Dealing with the “abortion tax”

Meanwhile, Hagstrom Miller has been searching for a space in New Mexico that could be repurposed more easily, like a doctor’s office, to save time and money and mitigate some of the roadblocks that are unique to abortion care. Even finding a pro-choice landlord or a contractor willing to build an abortion clinic can be a challenge.

“I call it the abortion tax,” she says. “From getting funding from a bank to getting a contractor, electrician, or a plumber, or even a building inspection or a title company—all those things can be political. And [they] have been for us in other communities.”

 

Another priority is securing a location where staff and patients feel safe and are less likely to be targeted by anti-abortion activists, a looming threat as protestors from across the U.S. descend on New Mexico.

At the time of this writing, Whole Woman’s Health has raised just over a third of its $750,000 target on GoFundMe. Unlike other businesses, abortion providers often have little recourse when they endure financial hardship, in many instances facing resistance from traditional lenders or insurers. Many providers rely on donations in the absence of, say, a line of credit, and the vast majority of abortion clinics are independent entities that don’t have the name recognition—or grant funding—of Planned Parenthood.
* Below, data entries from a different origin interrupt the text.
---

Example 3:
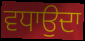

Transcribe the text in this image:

ਵਧਾਉਦਾ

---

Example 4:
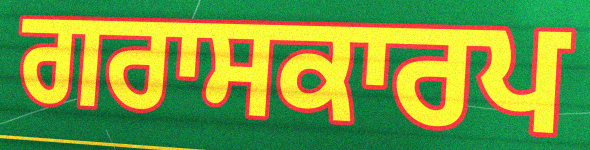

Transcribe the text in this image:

ਗਰਾਸਕਾਰਪ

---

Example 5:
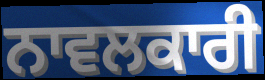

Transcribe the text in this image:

ਨਾਵਲਕਾਰੀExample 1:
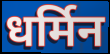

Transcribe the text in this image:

धर्मिन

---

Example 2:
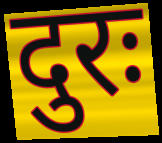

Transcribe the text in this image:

दुरः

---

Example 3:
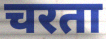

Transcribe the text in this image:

चरता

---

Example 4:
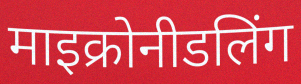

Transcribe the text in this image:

माइक्रोनीडलिंग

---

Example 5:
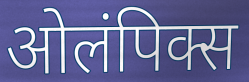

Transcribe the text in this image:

ओलंपिक्स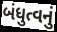
બંધુત્વનું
It’s an issue Hagstrom Miller has raised directly with the White House, proposing the equivalent of Paycheck Protection Program loans or support from the Federal Emergency Management Agency for providers who are moving their clinics. Over the years, she has sought to diversify funding for Whole Woman’s Health by opening nonprofit clinics and creating a nonprofit entity, Whole Woman’s Health Alliance.

 

“I think about that entrepreneurial maxim ‘constraint begets innovation,’” she says. “Like, are you kidding me? I’m an abortion provider in the American South. We’re off the chain when it comes to adapting to new environments and figuring out how to make something work with fewer resources.”

As a new crop of abortion providers settles into New Mexico—a state that has long failed to provide adequate reproductive care to its residents—another potential hurdle is staffing. Once Hagstrom Miller finds a clinic space, she intends to first extend relocation offers to former employees in Texas. But it’s not clear how many of them will be willing to make the move.
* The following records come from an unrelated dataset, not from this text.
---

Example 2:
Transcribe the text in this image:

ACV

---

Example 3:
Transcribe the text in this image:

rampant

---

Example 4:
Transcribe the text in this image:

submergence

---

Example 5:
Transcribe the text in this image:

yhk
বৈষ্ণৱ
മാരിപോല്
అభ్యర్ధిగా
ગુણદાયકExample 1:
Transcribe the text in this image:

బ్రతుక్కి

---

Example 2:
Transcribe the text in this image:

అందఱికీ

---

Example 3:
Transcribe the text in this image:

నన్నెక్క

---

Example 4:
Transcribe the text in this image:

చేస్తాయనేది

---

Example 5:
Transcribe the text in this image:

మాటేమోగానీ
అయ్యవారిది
“We’re already trying to see if any of those Texans will go to Minnesota, our two clinics in Virginia, or our clinic in Baltimore,” she says. “But folks are very rooted in the community; they’re from Texas [and] have extended families.” Abortion providers that move to the state may end up competing for local workers, especially if their clinics are clustered around border towns.

 

Wayfinding for patients

For now, Hagstrom Miller is doing what she can to blunt the impact of losing four clinics virtually overnight. Last fall, when Texas passed a six-week abortion ban, Whole Woman’s Health started the Wayfinder program to help residents access abortions outside the state, which is now expanding to serve people nationwide. Since Hagstrom Miller already operates clinics outside of Texas, she can direct patients to those locations; she also hopes to eventually open additional clinics in North Carolina and Virginia, as well as in Illinois, where Whole Woman’s Health currently provides virtual abortion care.

But the work is daunting. In Texas alone, more than 50,000 people obtain legal abortions each year. Though it’s difficult to accept, Hagstrom Miller recognizes that her efforts will never be enough—that abortion providers can’t rectify such a monumental loss through sheer force of will.

“We can set up all these clinics and try to help people travel, but the damage [from] this abortion ban and the reversal of Roe is huge,” she says. “I’m trying real hard to support my team [and] not to feel frozen, because it’s an overwhelming prospect. Part of our work is to accept that and not dwell in the grief too long.”